"She will help to make the American short story a living part of our literature."--Boston Transcript, 1940
"One of the two or three sui generis storytellers we have."--Atlantic Monthly, 1940
In The Yearling, her Pulitzer Prize-winning novel of 1939, Marjorie Kinnan Rawlings wrote the bleak but noble life of the Florida Cracker into American hearts. She secured her popularity as a storyteller and her status as a major voice in American literature in 1942 with the instant success of Cross Creek, the autobiographical vignettes that highlight her ability to create short fiction.
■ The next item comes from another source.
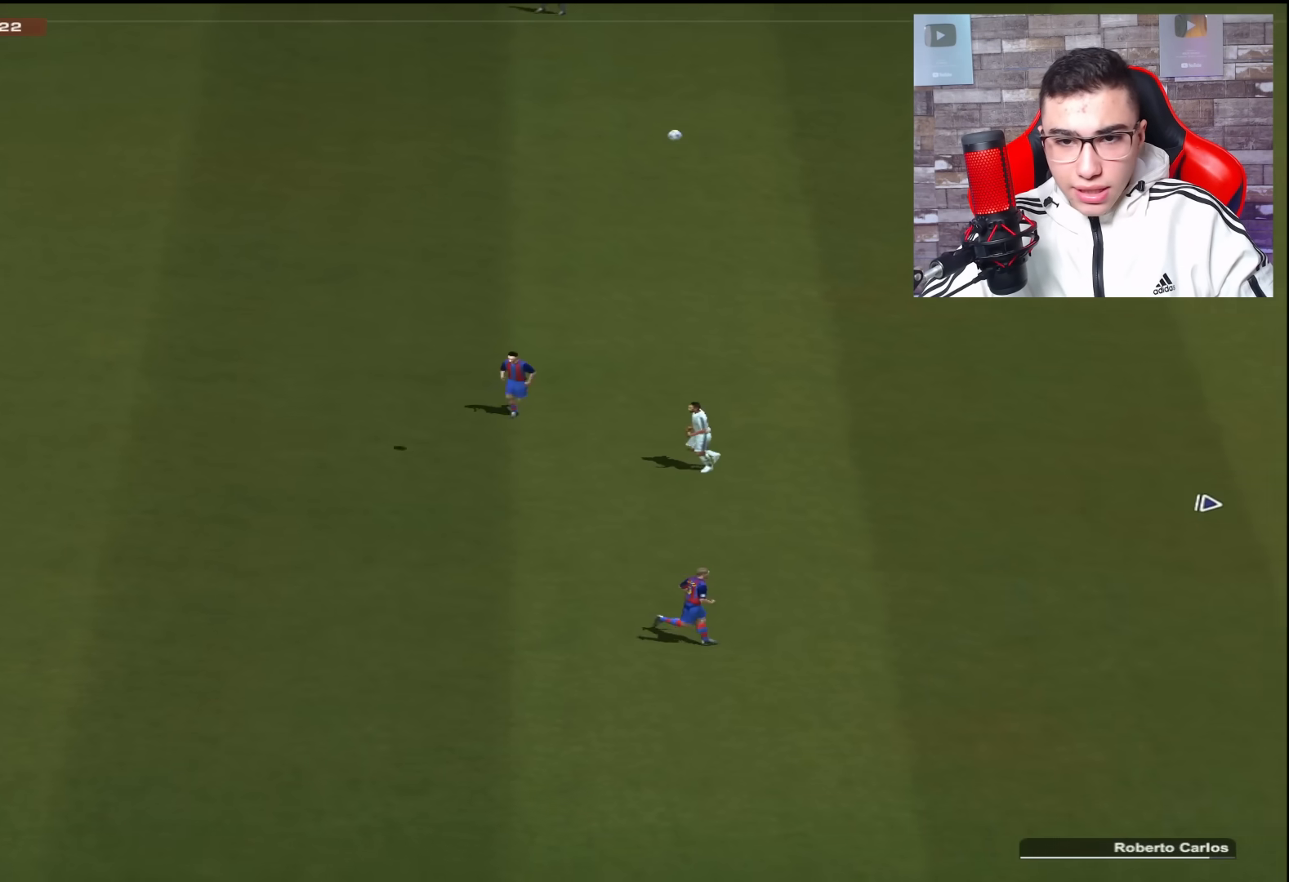
{"buttons": [], "left_stick": "left", "right_stick": "center", "events": []}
Still, no assessment of the full range and power of her talent has been possible without this volume of all twenty-three of her published short stories, collected together here for the first time. Most appeared in Scribner's Magazine, The New Yorker, Harper's Magazine and the Saturday Evening Post.
Scribner's printed Rawlings's first short story, "Cracker Chidlings," in 1931, just three years after she moved to an orange grove in the backwoods of north-central Florida. With a mix of frontier morality, ingenuity, and humor, the story introduced readers to Fatty Blake's squirrel pilau and 'Shiner Tim's corn liquor. Just as important, it brought her work to the attention of Maxwell Perkins, the famous Scribner's editor, who recognized her talent for storytelling and her eye for detail and who encouraged her to capture human drama in more "Cracker" stories.
Though Rawlings was at home in a man's world, much of her short fiction is told in a woman's voice. She is merciless in "Gal Young 'Un" as she bores in on two women, both competing for the same man and struggling for their dignity. The story, published in Harper's, was awarded the O. Henry Memorial Prize for best short story of 1932 and was made into a prize-winning movie in 1979. Her most autobiographical story, "A Mother in Mannville," describes the sense of personal loss endured by a childless woman writer.
Often at her best combining satire and sarcasm, Rawlings wrote a series of comic stories that featured Quincey Dover, her alter ego. "She is, of course, me," Rawlings wrote, "if I had been born in the Florida backwoods and weighed nearly three hundred pounds." One story Quincey narrates, "Benny and the Bird Dogs," reportedly amused Robert Frost so much that he fell off a rocking chair in a fit of uncontrollable laughter while listening to Rawlings read from it.
Like others who wrote about the South, Rawlings grappled with the problem of how to portray honestly, yet without racism, the situation and the language of her neighbors. Her empathetic description of blacks and her portrayal of the Florida Cracker contribute a valuable perspective on twentieth-century American culture in transition.